FRANKFURT • The slowdown in the Chinese car market, the world's largest, may be affecting the entire industry, but it will hit German makers the hardest given their strong presence there, analysts said.
At the Frankfurt Motor Show, which opened to the press on Tuesday and the public from today, German companies such as Volkswagen, BMW and Mercedes-Benz have the biggest stands, generally dwarfing those of their foreign rivals. But the impressive displays cannot hide the difficult position they find themselves in, despite the new dynamism of car sales in Western Europe and the United States.
"The golden years are over in China," said Mr Stefan Bratzel, director of the Center of Automotive Management. While car sales practically trebled in the world's No. 2 economy to 23 million units between 2007 and last year, they are projected to grow by just 35 per cent between last year and 2021, according to forecasts by consultants AlixPartners. Gone is the era of double-digit growth rates: After 14 per cent in 2013 and then 7 per cent last year, market experts are projecting growth of "around 3 per cent" this year.
"The normalisation of the Chinese market was expected," said Mr Elmar Kades at AlixPartners. But a slowing economy coupled with falling stock markets are putting additional brakes on sales of foreign-made cars in China. And German companies stand to feel the pinch the most, since they have long been present in China and earned huge profits from the explosion in demand there in the past.
"For years now, rivals could only see the tail-lights of their German competitors. But the air is getting thinner for them, too," said Mr Peter Fuss, car expert at consultancy firm EY. "Their strong dependence on the Chinese market could now be seen as an Achilles' heel."
China represents more than a third of their global sales for German heavyweight Volkswagen. That is a similar proportion to that of US rival General Motors. But the two are not equally placed when it comes to how they will cope with slowing demand. German expert Ferdinand Dudenhoeffer said that makers of cheaper, more affordable cars will fare better than their higher-end rivals. GM with its inexpensive Baojun is therefore in a better position than the German giant, which owns Audi, Porsche and Skoda.

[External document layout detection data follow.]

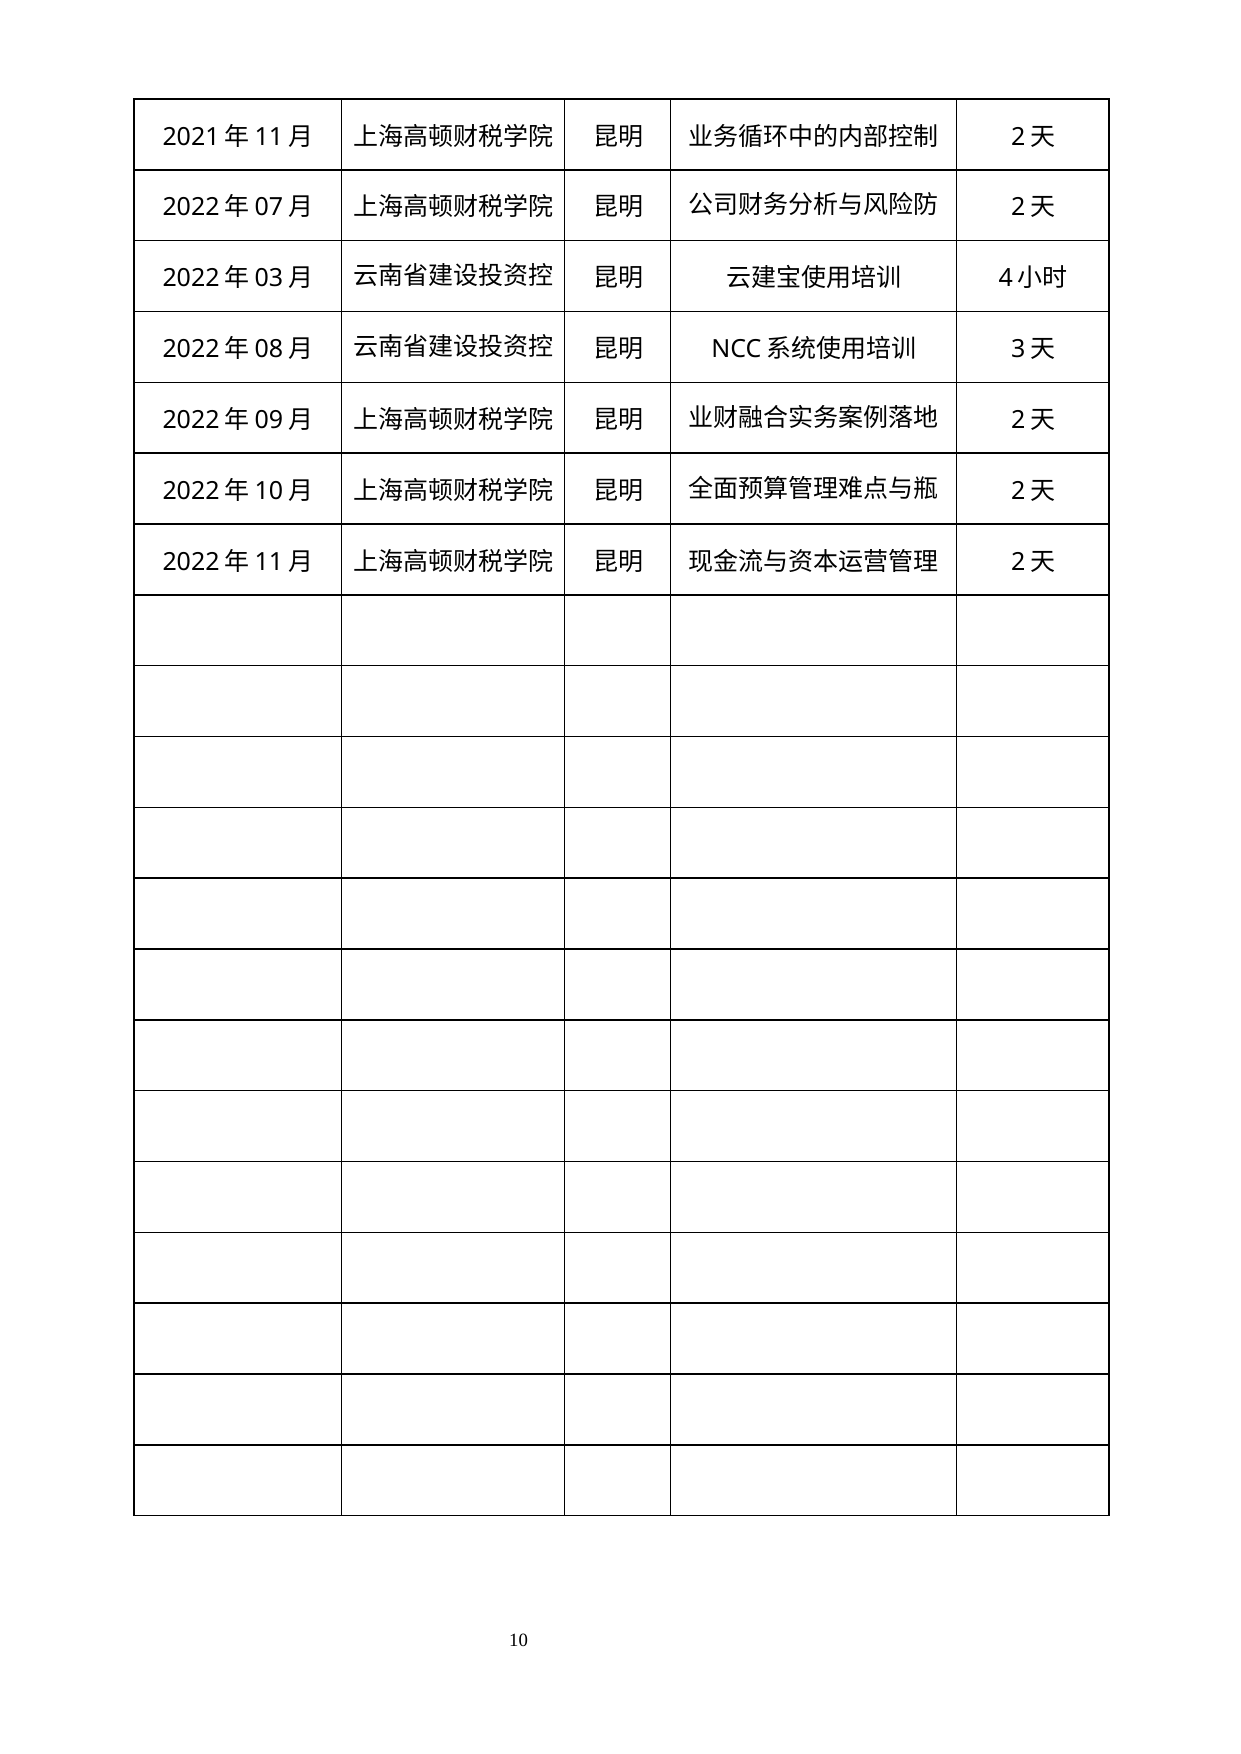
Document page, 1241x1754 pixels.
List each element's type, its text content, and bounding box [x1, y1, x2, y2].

table_cell 2022年10月 [135, 454, 341, 523]
table_cell [135, 1375, 341, 1444]
table_cell 云南省建设投资控股集团有限公司 [342, 312, 564, 381]
table_cell [957, 596, 1108, 665]
table_cell 昆明 [565, 312, 670, 381]
table_cell 4小时 [957, 241, 1108, 311]
table_cell 2天 [957, 100, 1108, 169]
table_cell [671, 950, 956, 1019]
table_cell [342, 737, 564, 806]
table_cell [671, 879, 956, 948]
table_cell 2天 [957, 525, 1108, 594]
table_cell [565, 1021, 670, 1090]
table_cell 上海高顿财税学院 [342, 383, 564, 452]
table_cell [135, 1091, 341, 1161]
table_cell [342, 1375, 564, 1444]
table_cell 昆明 [565, 100, 670, 169]
table_cell [565, 1233, 670, 1302]
table_cell 2天 [957, 454, 1108, 523]
table_cell [957, 1091, 1108, 1161]
table_cell [565, 1091, 670, 1161]
table_cell [342, 1162, 564, 1231]
table_cell [671, 666, 956, 736]
table_cell [671, 596, 956, 665]
table_cell [342, 950, 564, 1019]
table_cell 昆明 [565, 241, 670, 311]
table_cell 2022年03月 [135, 241, 341, 311]
table_cell 3天 [957, 312, 1108, 381]
table_cell [135, 879, 341, 948]
table_cell [671, 1446, 956, 1515]
table_cell [342, 1021, 564, 1090]
table_cell [342, 1304, 564, 1373]
table_cell 全面预算管理难点与瓶颈突破 [671, 454, 956, 523]
table_cell [957, 1446, 1108, 1515]
table_cell 2022年07月 [135, 171, 341, 240]
table_cell 业务循环中的内部控制 [671, 100, 956, 169]
table_cell 2022年09月 [135, 383, 341, 452]
table_cell [342, 1446, 564, 1515]
table_cell 2022年11月 [135, 525, 341, 594]
table_cell [565, 1304, 670, 1373]
table_cell [957, 666, 1108, 736]
table_cell 业财融合实务案例落地应用 [671, 383, 956, 452]
table_cell [671, 1162, 956, 1231]
table_cell 上海高顿财税学院 [342, 171, 564, 240]
table_cell 2天 [957, 383, 1108, 452]
table_cell 上海高顿财税学院 [342, 525, 564, 594]
table_cell [135, 596, 341, 665]
table_cell [957, 950, 1108, 1019]
table_cell [957, 1375, 1108, 1444]
table_cell [135, 1162, 341, 1231]
table_cell [957, 1162, 1108, 1231]
table_cell [135, 808, 341, 877]
table_cell 云建宝使用培训 [671, 241, 956, 311]
table_cell [342, 666, 564, 736]
table_cell [135, 950, 341, 1019]
table_cell [957, 1233, 1108, 1302]
table_cell [671, 808, 956, 877]
table_cell [957, 808, 1108, 877]
table_cell [342, 808, 564, 877]
table_cell [671, 1304, 956, 1373]
table_cell 昆明 [565, 525, 670, 594]
table_cell [957, 1304, 1108, 1373]
table_cell [135, 1304, 341, 1373]
table_cell [135, 1021, 341, 1090]
table_cell [342, 596, 564, 665]
table_cell [957, 1021, 1108, 1090]
table_cell [671, 1091, 956, 1161]
table_cell [565, 879, 670, 948]
table_cell [342, 879, 564, 948]
table_cell [135, 1233, 341, 1302]
table_cell 昆明 [565, 454, 670, 523]
table_cell [957, 737, 1108, 806]
table_cell 昆明 [565, 171, 670, 240]
table_cell [135, 737, 341, 806]
table_cell 公司财务分析与风险防范 [671, 171, 956, 240]
table_cell [565, 737, 670, 806]
table_cell 昆明 [565, 383, 670, 452]
table_cell NCC系统使用培训 [671, 312, 956, 381]
table_cell [957, 879, 1108, 948]
table_cell [671, 1233, 956, 1302]
table_cell 现金流与资本运营管理 [671, 525, 956, 594]
table_cell [671, 737, 956, 806]
table_cell [135, 666, 341, 736]
table_cell 上海高顿财税学院 [342, 454, 564, 523]
table_cell [565, 1162, 670, 1231]
table_cell [135, 1446, 341, 1515]
table_cell [671, 1375, 956, 1444]
table_cell [565, 1446, 670, 1515]
table_cell [565, 1375, 670, 1444]
table_cell 2022年08月 [135, 312, 341, 381]
table_cell [342, 1233, 564, 1302]
table_cell 上海高顿财税学院 [342, 100, 564, 169]
table_cell [565, 596, 670, 665]
table_cell 云南省建设投资控股集团有限公司 [342, 241, 564, 311]
table_cell [565, 950, 670, 1019]
table_cell [671, 1021, 956, 1090]
table_cell [565, 666, 670, 736]
table_cell 2021年11月 [135, 100, 341, 169]
table_cell [342, 1091, 564, 1161]
table_cell 2天 [957, 171, 1108, 240]
table_cell [565, 808, 670, 877]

At the end of July, Volkswagen - which has overtaken Toyota as the world's No. 1 car-maker - scaled back its sales targets given the situation in China. Mr Dudenhoeffer predicted that the premium sector, dominated by German brands such as Audi, BMW and Mercedes-Benz, would see stagnant sales in China this year and a decline of 4 or 5 per cent next year.

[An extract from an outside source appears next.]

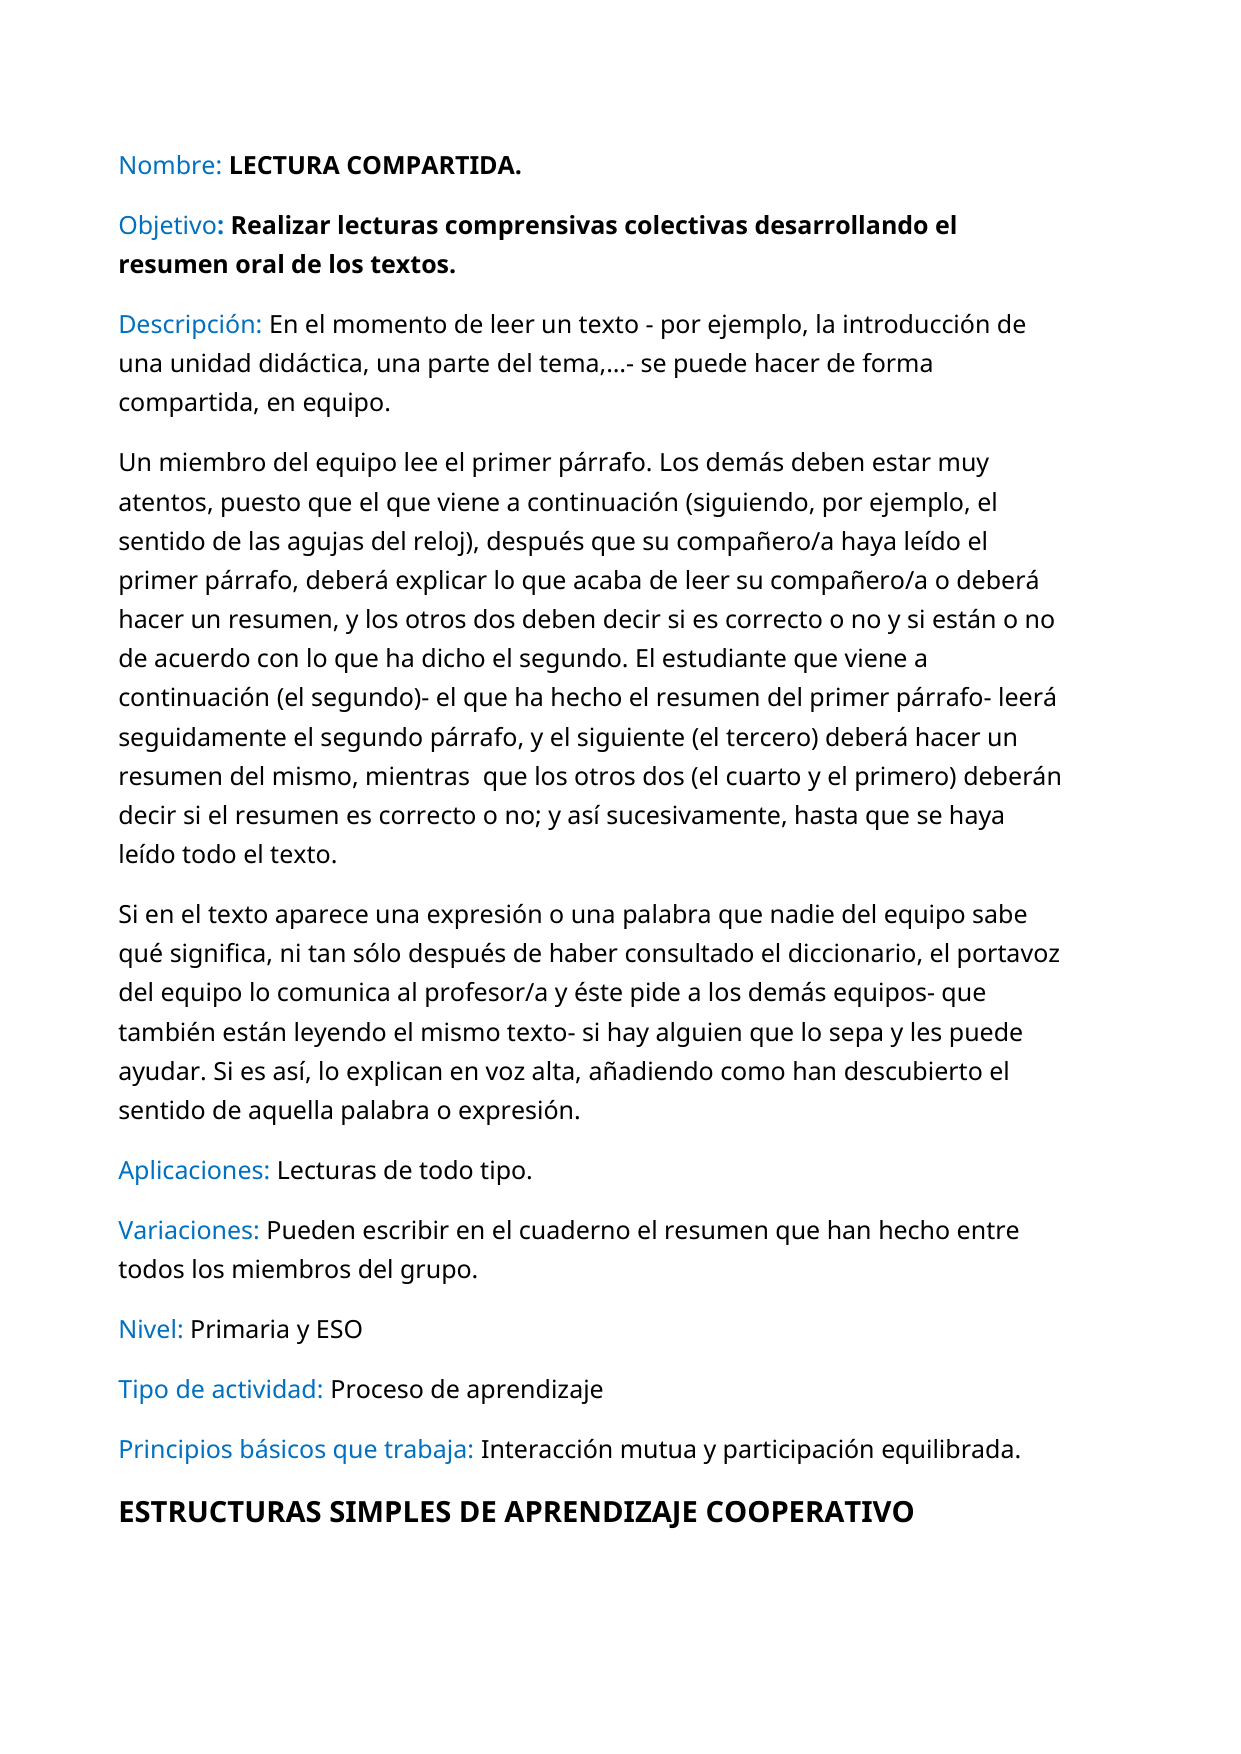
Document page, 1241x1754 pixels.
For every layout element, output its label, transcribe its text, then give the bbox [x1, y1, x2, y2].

Mercedes-Benz, which is owned by Daimler, is still something of an exception. For a long time it trailed behind rivals Audi and BMW. But a range of new products enabled it to notch up growth of 28 per cent in China during the period from January to last month.
By contrast, the other two are hurting, with Audi sustaining a drop in sales of 4.1 per cent in China last month, and a drop of 0.8 per cent in the first eight months. BMW saw its sales fall by 1.4 per cent last month, but managed to clock up a modest 0.9 per cent increase in sales in the first eight months.

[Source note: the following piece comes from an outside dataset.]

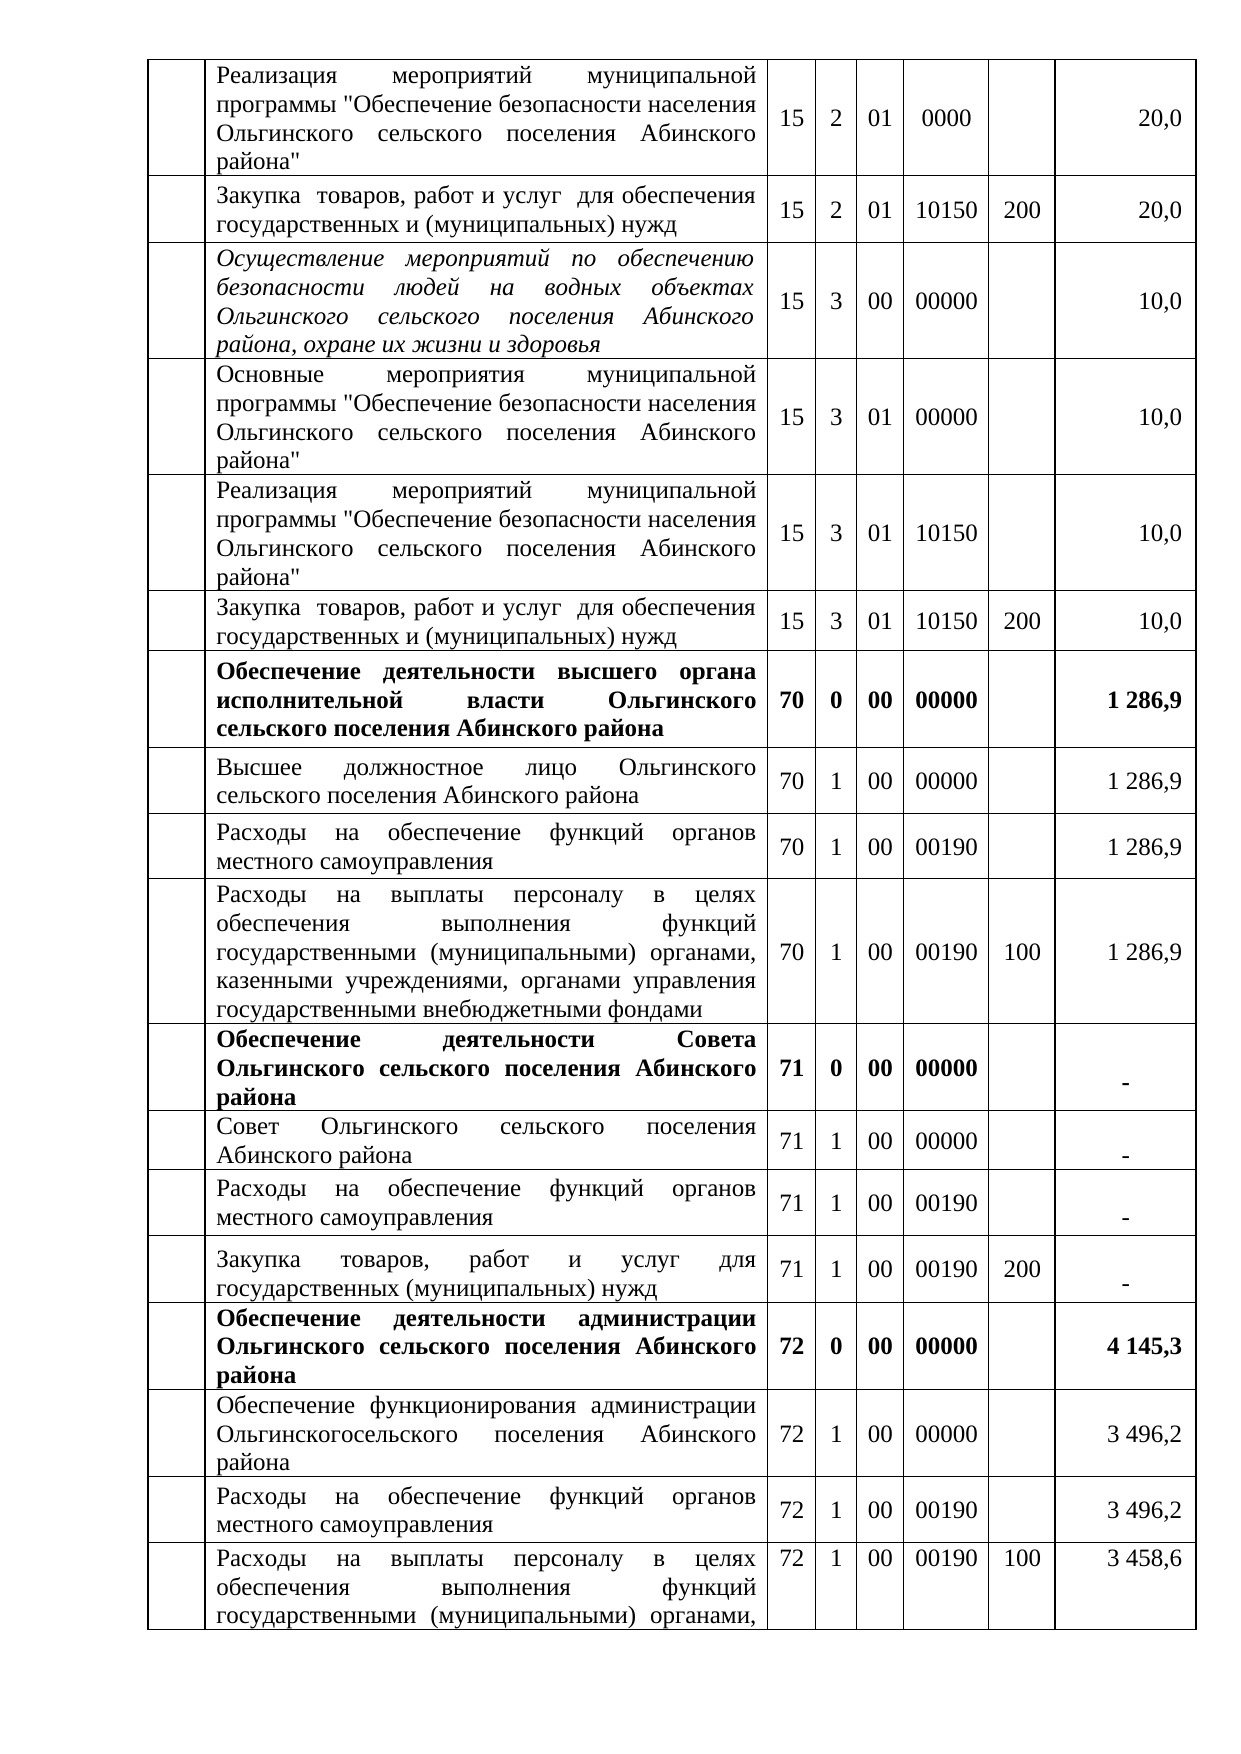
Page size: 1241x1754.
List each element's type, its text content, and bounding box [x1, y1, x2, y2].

Nevertheless, German car- makers were trying to put on a brave face at the motor show.
"Growth in China has slowed, without doubt. But I believe demand for mobility will remain very strong," said Volkswagen CEO Martin Winterkorn.
BMW chief financial officer Friedrich Eichiner agreed, saying that "despite the current development, China still has substantial growth potential". "We knew it couldn't go on forever. It was clear that we wouldn't always see high double- digit growth," he said.
With just 70 cars for every 1,000 people in China, compared to 500 for every 1,000 in Germany, there is still substantial potential for growth in the medium- and long- term, analysts said.
"It remains the most important car market in the world," said the head of the German car-makers' federation VDA, Mr Matthias Wissmann. "German makers continue to command a strong position. The goal is to hold on to that position."